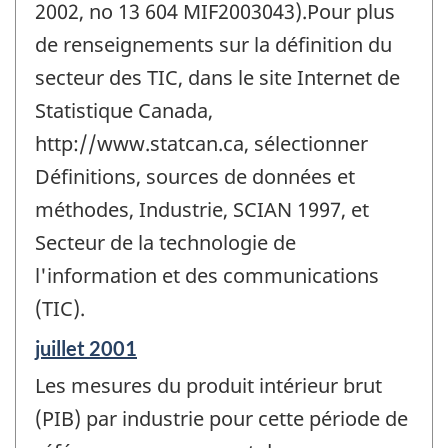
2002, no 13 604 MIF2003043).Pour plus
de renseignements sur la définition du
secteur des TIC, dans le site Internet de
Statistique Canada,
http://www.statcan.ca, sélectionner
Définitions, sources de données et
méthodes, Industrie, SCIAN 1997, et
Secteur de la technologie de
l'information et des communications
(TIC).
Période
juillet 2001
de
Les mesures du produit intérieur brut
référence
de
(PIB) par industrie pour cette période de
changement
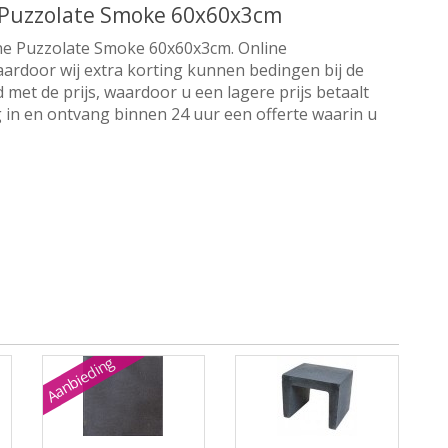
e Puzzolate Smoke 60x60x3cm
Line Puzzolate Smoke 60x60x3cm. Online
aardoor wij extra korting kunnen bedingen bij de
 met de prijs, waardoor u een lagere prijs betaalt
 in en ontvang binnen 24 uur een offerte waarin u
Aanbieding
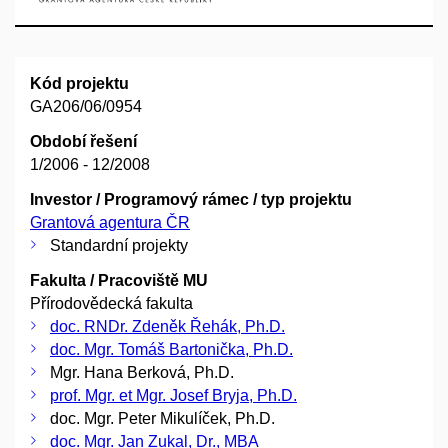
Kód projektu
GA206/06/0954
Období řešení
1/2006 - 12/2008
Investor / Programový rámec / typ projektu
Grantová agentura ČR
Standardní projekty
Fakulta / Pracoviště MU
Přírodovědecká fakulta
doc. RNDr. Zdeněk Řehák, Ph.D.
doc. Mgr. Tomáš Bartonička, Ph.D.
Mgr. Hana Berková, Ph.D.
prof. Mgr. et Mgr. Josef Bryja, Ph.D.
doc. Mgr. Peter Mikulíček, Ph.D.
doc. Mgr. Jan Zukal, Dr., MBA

YOUR ASSIGNMENT:
Give the number of lines in the entries that contain "Smoke", and add nothing.

TASK ANSWER:
2